Open science, openly arrived at

As an academic researcher I don't write grant proposals for a living, although sometimes it feels like I do. I need grants to do my work, but I also need to get to work and I don't consider myself to be commuting for a living. Although sometimes it feels like I do. Having said that, low on my list of favorite things would be anything that required even more compliance paperwork for a grant proposal, but the National Science Foundation (NSF) is now about to spell out a new compliance paperwork requirement, and frankly I approve of it. In principle, at least, although I won't like doing it if it spreads to my own granting agencies. NIH already has something like it and it needs to do more, even if I'll hate doing it.

We are talking about something euphemistically called a "Data Management Plan." It's really an open data access initiative for products paid for by the taxpayer and it's overdue:

Scientists seeking funding from the National Science Foundation (NSF) will soon need to spell out how they plan to manage the data they hope to collect. It's part of a broader move by NSF and other federal agencies to emphasize the importance of community access to data.

[snip]

NSF wants to avoid a one-size-fits-all approach to the issue, [Edward Seidel, acting head of NSF's mathematics and physical sciences directorate] explained, because each discipline has its own culture about data-sharing. "A scientist might say that my plan is that I don't need one, because I don't save my data," he told the board committee, which has just formed a task force on data policy. "The important thing is that it puts people on notice that they have to think about it, maybe for the first time." NSF Director Arden Bement said he expects that some applicants will request additional funding to implement their data management plan, making it another factor that reviewers will need to take into account in weighing the value of a proposal. (Jeffrey Mervis, ScienceInsider)

Sounds good, although it doesn't sound specific enough or tough enough to me. Yes, each discipline does have its own culture about data-sharing. And in many cases that culture has to change. We've inveighed often here about the shameful practice that many senior and well-respected flu scientists have of keeping their sequences private until they publish -- if they publish using them. If not, no one gets to see them, even if we paid with tax money to collect them. The motives are often unselfish -- a senior scientist trying to protect post-docs or grad students from being scooped. Very Old School. This is the 21st century. We have our own students and we take mentoring very seriously. And one of the things we teach them is that if they have information of importance to public health, then it is to be made public. You don't make any deals with anyone that you will keep it confidential. Period. And you don't keep hold of it on your own initiative, either. Influenza virus sequences are matters of public health importance. If you are worried your career or the career of your students or post docs will be harmed by releasing them as soon as practicable, then you are in the wrong field. Choose a field or a virus where it doesn't matter. But keeping those sequences private is part of the "culture of the discipline." And it needs to change.

As an epidemiologist it can take me years of hard work to collect data. I want to use that data and reap its benefits, both for public health and for me personally and my students and post docs. That doesn't mean I get to hoard them. It means that I have to use them in a timely way. I have an advantage over everyone else because I know the data better than they do and I have it before they do. But I don't have any ownership rights over it. If someone else can use my work, that's what science is all about. Making it available and accessible should be part of the culture of my discipline. It isn't, sad to say. But what should also be part of the culture is that if I use someone else's data (or vice versa), data made accessible to me by virtue of a granting agency's policies, I should give full credit to those who collected it and that credit should count in terms of academic appointments and promotions.

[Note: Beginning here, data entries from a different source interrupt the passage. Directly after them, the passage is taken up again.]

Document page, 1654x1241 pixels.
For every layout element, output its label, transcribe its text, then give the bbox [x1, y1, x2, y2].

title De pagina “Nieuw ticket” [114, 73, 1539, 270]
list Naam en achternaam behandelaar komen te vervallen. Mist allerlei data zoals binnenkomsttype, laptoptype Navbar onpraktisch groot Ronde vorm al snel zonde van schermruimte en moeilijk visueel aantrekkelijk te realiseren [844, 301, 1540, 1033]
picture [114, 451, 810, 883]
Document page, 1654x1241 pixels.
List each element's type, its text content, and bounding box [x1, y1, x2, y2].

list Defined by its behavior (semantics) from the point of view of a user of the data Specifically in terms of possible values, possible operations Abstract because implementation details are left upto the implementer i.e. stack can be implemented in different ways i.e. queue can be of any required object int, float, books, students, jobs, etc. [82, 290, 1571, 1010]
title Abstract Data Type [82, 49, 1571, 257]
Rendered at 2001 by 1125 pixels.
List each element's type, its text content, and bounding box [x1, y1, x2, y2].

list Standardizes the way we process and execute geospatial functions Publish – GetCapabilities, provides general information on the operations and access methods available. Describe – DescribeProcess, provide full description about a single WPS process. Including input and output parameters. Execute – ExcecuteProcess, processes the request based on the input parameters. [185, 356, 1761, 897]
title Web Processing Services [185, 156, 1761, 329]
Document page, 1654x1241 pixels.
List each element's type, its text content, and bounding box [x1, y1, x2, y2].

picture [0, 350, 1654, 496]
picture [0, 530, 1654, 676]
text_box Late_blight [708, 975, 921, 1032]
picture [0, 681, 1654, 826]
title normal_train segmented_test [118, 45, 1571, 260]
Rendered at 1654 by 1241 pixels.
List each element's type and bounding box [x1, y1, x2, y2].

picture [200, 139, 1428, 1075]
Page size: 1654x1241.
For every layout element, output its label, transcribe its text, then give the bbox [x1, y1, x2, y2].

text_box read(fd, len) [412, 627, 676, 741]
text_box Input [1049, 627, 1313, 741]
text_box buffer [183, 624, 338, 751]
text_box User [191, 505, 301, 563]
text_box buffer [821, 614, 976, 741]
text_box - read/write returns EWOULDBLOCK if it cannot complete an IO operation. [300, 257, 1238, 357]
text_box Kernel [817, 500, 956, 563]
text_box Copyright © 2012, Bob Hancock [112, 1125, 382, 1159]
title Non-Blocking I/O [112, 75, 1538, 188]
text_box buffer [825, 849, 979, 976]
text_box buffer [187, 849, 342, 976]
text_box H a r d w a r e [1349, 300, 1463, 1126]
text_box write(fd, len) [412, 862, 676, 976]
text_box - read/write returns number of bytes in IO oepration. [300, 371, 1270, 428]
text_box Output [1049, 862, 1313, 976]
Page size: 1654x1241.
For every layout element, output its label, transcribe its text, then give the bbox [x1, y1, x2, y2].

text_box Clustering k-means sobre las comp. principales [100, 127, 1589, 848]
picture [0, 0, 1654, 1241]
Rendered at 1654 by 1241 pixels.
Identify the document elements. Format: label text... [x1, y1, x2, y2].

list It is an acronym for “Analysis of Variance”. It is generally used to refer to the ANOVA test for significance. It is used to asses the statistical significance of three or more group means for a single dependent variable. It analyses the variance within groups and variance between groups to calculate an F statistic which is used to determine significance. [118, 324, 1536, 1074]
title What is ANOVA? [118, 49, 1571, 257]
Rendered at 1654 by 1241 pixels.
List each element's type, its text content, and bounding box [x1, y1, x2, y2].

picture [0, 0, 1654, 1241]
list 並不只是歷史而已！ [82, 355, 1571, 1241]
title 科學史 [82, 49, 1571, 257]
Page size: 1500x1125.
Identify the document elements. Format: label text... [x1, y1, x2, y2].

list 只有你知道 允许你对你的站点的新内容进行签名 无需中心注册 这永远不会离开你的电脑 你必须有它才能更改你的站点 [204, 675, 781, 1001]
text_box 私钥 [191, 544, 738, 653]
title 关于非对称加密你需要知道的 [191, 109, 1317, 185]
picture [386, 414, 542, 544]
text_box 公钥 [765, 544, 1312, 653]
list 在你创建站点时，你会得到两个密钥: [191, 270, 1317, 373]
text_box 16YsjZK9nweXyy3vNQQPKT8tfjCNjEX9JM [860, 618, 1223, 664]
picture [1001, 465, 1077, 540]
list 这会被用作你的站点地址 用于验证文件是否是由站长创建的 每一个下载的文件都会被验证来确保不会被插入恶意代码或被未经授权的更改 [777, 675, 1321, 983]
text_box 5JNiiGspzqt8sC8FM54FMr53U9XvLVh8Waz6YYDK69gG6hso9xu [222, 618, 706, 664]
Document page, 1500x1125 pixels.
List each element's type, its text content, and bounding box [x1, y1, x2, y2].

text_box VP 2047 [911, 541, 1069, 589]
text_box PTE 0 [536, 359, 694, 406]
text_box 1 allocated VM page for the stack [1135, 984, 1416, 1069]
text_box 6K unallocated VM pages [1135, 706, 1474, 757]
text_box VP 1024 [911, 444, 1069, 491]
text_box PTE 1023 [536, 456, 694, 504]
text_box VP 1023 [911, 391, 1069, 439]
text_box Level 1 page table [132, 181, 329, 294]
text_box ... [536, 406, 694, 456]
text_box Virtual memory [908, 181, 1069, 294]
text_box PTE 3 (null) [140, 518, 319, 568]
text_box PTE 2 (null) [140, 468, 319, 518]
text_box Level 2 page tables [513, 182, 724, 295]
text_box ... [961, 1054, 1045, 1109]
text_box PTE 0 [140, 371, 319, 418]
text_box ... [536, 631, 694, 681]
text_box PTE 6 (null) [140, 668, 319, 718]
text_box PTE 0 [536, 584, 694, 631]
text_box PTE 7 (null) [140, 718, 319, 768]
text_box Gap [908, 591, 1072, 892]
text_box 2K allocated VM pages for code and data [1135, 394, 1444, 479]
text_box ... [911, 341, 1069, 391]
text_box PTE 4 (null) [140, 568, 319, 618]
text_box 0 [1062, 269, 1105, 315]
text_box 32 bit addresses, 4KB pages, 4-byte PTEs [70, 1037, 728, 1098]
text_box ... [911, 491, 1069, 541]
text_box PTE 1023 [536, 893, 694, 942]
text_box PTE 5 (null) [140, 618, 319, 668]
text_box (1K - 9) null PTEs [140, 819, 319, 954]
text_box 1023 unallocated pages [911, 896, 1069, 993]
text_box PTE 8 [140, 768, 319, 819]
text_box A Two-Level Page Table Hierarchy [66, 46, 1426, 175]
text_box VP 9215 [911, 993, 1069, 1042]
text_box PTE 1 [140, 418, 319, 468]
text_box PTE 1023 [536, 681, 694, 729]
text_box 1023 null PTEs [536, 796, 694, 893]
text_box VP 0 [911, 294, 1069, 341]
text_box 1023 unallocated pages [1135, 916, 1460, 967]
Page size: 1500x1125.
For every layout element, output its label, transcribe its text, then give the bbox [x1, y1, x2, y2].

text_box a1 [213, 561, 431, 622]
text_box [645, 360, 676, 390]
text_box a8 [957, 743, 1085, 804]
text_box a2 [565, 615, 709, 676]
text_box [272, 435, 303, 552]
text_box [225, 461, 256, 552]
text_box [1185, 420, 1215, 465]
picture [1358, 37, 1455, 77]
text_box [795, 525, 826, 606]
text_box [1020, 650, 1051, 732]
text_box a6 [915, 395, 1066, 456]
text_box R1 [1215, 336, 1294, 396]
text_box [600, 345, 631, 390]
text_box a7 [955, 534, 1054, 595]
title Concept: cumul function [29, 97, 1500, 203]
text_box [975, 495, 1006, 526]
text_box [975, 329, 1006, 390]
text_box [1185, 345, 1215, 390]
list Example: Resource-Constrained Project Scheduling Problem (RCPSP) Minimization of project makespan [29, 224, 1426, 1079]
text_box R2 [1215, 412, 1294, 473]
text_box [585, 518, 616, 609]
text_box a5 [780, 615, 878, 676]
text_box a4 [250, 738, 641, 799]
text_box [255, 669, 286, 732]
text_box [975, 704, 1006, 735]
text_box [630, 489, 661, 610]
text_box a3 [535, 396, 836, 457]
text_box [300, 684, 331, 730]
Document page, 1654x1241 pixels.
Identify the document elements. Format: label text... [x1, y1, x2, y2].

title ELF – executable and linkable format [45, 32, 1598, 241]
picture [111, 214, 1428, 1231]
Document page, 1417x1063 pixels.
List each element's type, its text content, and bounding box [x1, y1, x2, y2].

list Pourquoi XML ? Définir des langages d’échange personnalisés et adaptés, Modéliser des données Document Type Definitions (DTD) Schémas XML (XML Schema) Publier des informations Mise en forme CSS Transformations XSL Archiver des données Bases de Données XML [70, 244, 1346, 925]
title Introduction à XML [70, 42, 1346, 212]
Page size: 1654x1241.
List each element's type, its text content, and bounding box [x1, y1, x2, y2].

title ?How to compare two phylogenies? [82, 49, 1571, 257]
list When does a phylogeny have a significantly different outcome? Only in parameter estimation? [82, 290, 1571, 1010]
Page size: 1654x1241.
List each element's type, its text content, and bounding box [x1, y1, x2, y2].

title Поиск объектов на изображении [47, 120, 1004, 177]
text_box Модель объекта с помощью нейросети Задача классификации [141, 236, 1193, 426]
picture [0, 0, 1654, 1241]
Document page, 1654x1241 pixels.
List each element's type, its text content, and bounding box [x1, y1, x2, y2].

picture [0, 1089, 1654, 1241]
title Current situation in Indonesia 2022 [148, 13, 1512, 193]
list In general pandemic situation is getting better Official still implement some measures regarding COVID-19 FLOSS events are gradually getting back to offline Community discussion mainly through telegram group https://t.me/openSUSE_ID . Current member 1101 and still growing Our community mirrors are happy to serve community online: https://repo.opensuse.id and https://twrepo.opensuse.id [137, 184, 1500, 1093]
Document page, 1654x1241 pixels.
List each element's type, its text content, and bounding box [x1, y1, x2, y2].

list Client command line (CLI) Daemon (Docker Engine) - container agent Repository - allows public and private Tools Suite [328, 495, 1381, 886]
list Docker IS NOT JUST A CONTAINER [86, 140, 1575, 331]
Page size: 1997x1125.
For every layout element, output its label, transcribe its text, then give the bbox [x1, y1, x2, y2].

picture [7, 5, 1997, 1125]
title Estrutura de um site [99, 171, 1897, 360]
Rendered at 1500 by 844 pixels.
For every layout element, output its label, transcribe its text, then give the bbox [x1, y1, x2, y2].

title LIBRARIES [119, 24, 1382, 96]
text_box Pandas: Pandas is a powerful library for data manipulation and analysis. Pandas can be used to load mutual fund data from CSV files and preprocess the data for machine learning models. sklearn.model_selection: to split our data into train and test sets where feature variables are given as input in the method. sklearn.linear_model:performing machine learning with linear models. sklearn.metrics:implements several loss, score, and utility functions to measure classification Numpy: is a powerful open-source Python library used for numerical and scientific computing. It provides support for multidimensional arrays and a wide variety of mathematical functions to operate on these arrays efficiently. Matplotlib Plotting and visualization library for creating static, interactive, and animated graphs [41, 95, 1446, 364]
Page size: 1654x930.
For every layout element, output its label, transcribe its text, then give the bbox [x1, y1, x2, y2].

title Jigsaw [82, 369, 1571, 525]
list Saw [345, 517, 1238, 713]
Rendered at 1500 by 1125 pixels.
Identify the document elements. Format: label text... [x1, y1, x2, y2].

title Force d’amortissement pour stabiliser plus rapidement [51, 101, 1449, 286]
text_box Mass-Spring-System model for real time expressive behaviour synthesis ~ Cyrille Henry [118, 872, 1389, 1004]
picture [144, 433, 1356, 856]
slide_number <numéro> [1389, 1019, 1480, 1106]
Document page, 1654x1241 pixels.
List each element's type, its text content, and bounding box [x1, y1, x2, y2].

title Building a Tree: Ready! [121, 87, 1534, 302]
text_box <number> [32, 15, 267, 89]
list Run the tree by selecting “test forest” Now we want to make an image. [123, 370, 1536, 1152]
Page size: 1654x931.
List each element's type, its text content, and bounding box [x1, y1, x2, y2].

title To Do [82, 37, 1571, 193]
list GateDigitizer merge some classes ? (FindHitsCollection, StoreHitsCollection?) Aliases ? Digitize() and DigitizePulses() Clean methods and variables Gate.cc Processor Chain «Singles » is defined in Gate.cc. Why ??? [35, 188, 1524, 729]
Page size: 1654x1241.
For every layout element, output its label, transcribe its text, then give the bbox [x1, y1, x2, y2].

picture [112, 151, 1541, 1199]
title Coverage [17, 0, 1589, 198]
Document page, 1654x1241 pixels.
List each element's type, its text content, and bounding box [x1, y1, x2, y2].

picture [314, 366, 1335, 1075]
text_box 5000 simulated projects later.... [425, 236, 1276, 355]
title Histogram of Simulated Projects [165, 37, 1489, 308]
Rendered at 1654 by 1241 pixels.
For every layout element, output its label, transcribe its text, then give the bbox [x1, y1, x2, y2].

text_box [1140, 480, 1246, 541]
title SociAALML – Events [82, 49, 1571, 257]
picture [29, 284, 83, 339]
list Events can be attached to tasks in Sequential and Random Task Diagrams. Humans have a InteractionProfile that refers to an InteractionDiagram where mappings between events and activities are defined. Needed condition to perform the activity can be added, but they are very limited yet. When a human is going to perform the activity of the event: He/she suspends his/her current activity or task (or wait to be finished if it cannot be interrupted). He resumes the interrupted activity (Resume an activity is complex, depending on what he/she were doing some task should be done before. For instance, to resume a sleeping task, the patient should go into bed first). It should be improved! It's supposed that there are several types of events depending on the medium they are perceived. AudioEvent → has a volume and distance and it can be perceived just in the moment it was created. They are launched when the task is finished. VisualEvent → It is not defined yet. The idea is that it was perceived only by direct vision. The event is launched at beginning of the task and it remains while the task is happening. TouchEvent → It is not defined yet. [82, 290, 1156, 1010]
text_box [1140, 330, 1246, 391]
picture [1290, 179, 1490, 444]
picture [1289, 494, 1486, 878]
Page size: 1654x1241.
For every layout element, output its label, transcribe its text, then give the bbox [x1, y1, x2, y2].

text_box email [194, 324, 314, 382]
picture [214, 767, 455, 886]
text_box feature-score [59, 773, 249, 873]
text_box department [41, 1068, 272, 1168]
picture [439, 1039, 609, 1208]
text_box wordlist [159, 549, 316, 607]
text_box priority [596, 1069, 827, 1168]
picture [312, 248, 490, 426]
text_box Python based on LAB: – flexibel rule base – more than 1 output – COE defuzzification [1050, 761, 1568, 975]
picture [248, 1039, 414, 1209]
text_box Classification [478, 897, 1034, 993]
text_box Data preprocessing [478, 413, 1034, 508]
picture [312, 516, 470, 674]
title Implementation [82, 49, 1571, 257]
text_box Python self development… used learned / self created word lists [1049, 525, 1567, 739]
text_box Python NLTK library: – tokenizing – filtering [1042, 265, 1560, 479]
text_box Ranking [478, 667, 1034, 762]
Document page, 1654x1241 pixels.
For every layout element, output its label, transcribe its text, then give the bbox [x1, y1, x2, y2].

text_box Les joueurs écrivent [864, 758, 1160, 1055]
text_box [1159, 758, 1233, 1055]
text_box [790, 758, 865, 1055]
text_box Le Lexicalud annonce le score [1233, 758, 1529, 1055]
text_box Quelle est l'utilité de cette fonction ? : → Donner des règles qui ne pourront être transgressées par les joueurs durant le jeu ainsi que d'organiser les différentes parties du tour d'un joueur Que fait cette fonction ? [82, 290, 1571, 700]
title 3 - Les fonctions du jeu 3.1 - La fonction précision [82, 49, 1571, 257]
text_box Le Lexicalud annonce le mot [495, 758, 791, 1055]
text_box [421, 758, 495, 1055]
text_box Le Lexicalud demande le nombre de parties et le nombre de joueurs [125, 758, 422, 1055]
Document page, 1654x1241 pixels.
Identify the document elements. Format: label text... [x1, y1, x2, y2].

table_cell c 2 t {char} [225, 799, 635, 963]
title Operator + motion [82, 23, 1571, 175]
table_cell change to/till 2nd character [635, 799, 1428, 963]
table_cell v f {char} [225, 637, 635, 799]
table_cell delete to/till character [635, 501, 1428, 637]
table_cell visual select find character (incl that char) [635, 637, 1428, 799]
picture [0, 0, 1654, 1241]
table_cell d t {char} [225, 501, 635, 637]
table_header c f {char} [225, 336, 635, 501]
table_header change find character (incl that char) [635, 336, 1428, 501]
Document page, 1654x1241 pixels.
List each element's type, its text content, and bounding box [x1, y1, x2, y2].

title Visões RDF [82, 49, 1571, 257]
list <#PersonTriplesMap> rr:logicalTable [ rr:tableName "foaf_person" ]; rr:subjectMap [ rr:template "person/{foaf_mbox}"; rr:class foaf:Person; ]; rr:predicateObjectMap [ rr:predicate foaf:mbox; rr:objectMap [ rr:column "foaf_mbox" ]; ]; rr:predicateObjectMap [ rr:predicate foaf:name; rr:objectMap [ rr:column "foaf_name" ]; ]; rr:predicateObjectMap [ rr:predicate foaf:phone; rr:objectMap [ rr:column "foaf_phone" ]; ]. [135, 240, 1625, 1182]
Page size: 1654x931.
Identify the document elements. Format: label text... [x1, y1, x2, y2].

I know there is genuine resistance and resentment about this among my colleagues. I think it's a losing battle for them, however, and I hope they lose it sooner rather than later. Science will be better off. The internet allows public access to an unprecedented degree, and the amount of "raw brain power" out there is quite incredible. It is not inconceivable to me that access to data could allow some amateur scientist or very smart lay person to make an important scientific discovery.

Open science, openly arrived at. That's the culture I'm talking about.

More like this

"it doesn't sound specific enough or tough enough to me".
I suspect it's hard to make rules valid for every discipline. There should be different rules for different panels.
For example, I'm a mathematician. I don't have any data. I'm not doing experiments, ever.
On the other hand, I know that a lot of more-or-less ready material in my field circulates informally before its arxiv release, sometimes for 6+months, or even years. This gives an unfair advantage to the "friends of" who get to see said material before the rest of the community. Maybe a rule that says "you can't keep your papers hidden" would seem as weird to you as your preoccupation with data is to me.

estraven: You are right, of course, that there are differences. My son is a mathematician and I hang out in math departments quite a bit. The LANL preprint arXiv really blazed the trail for the rest of us, but it is pretty generally available if you know about it. And it happened because it took you guys so long to referee papers. And mathematicians used to be terrible about keeping their stuff secret (think Tartaglia and friends, not to mention Newton). Times change and the post was about changing times.